Ia tidak ingin membiarkan Clarisa terlalu lama dalam keadaan seperti itu, tapi tidak tahu apa yang seharusnya dilakukan.
Sedangkan Clarisa sendiri tidak tahu harus bagaimana lagi. Dengan hati yang masih terasa sakit akibat pertengkaran dengan ayahnya, ia merasa terpuruk dalam kesedihan yang mendalam. Ia terus menerus memutar ulang kata-kata kasar yang diucapkan ayahnya.
"Enggak bunda clarisa tidak nafsu makan"jawab clarissa membuat Wulan menghela nafas.
"Kalau gak mau makan ya udah, Alhamdulillah beras di rumah jadi awet" ucap Ferdi tersenyum sinis membuat Clarisa dan bundanya menoleh.
"Mas, kamu kok tega banget bilang begitu?" protes Wulan.
"Memangnya kenapa? Ada yang salah?" cuek Ferdi membuat Wulan semakin kesal melihat sikap suaminya itu.
Bukan cuma Wulan, Clarisa juga tidak menyangka ayahnya tega mengatakan hal itu, yang seakan-akan tidak perlu Clarisa makan atau tidak.
"Sudah bunda, Clarisa berangkat dulu" pamit Clarisa.
"Iya nak hati-hati ya" ucap Wulan.
"Iya bunda" senyum Clarisa.
Setelah melihat Clarisa pergi, Wulan perlahan berjalan mendekati Ferdi, dan duduk di depan suaminya yang masih asik menyantap makanannya dengan santai.
"Mas, jujur aku merasa sangat sedih melihat bagaimana kamu memperlakukan Clarisa. Dia sungguh membutuhkan kasih sayangmu sebagai seorang ayah" ucap Wulan dengan suara lembut namun penuh penekanan berharap suaminya mengerti, jika sikapnya selama ini salah.
Ferdi mengangkat wajahnya dari piring makanannya dan menatap Wulan dengan tatapan dingin.
"Aku sudah muak dengan semua omelanmu tentang Clarisa." ucap Ferdi marah
"Aku tahu apa yang aku lakukan. Dia hanya anak-anak, tidak perlu perhatian lebih dari itu" lanjutnya menatap tajam, membuat Wulan menarik nafas dalam-dalam, menahan emosinya yang mulai meledak.
"Tapi, sayang, Clarisa adalah anak kita. Dia butuh perhatian, kasih sayang, dan dukungan dari kamu sebagai seorang ayah." ujar Wulan berusaha memberi pengertian.

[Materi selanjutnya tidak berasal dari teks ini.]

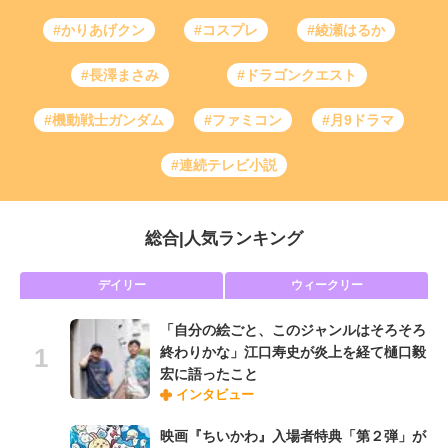
#かりあげクン
#コスプレ
#綾瀬はるか
#長澤まさみ
#ドラゴンクエスト
#機動戦士ガンダム
#ファミコン
#月9ドラマ
#連続テレビ小説
総合
|
人気ランキング
デイリー
ウィークリー
「自分の絵ごと、このジャンルはそろそろ
終わりかな」江口寿史が炎上を経て樋口毅
宏に語ったこと
インタビュー
映画『ちいかわ』入場者特典「第２弾」が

"Kamu tidak boleh terus-terusan memperlakukannya seperti ini," lanjutnya.
Ferdi meletakkan sedok dan garpu di atas piringnya dengan kasar.
Prangg
"Aku sudah bosan mendengar omonganmu! Aku tidak akan mengubah sikapku terhadap Clarisa !!" bentak Ferdi
"Dia tidak butuh apapun dariku! Terlebih dia cuma seorang anak perempuan yang gak aku inginkan" emosi Ferdi menatap tajam Wulan.
Mendegar itu Wulan mulai menangis, merasakan nyeri yang merayap di hatinya.
"Mas, kamu sadar dengan apa yang baru saja kamu katakan?" tanya Wulan
"Apa mas tidak menyadari betapa pentingnya peranmu sebagai seorang ayah bagi Clarisa?. Kamu tetap ayahnya dan dia anak kamu." ucap Wulan dengan suara mulai meninggi
"Dia butuh kamu mas, jangan biarkan dirimu terkungkung oleh ego dan kebencianmu terhadapnya, hanya karena Clarisa terlahir sebagai anak perempuan" lanjutnya sambil menangis
Ferdi yang sudah kehilangan selera makannya, memutuskan berdiri dari kursinya dengan kasar.
"Aku sudah muak dengan semua ini! Aku pergi!" teriak Ferdi sambil mengambil jaketnya dan keluar dari rumah tanpa menghabiskan makanannya.
Wulan hanya bisa terdiam melihat suaminya pergi dari rumah. Hatinya merasa sakit dengan keputusan suaminya, yang semakin menjauhkan diri dari Clarisa.
Dia mencoba memahami perasaan Ferdi yang sangat mendambakan anak laki-laki, namun hatinya terus meminta agar Ferdi memahami betapa pentingnya peran seorang ayah dalam kehidupan seorang anak, dan menerima Clarisa sebagai anak perempuannya.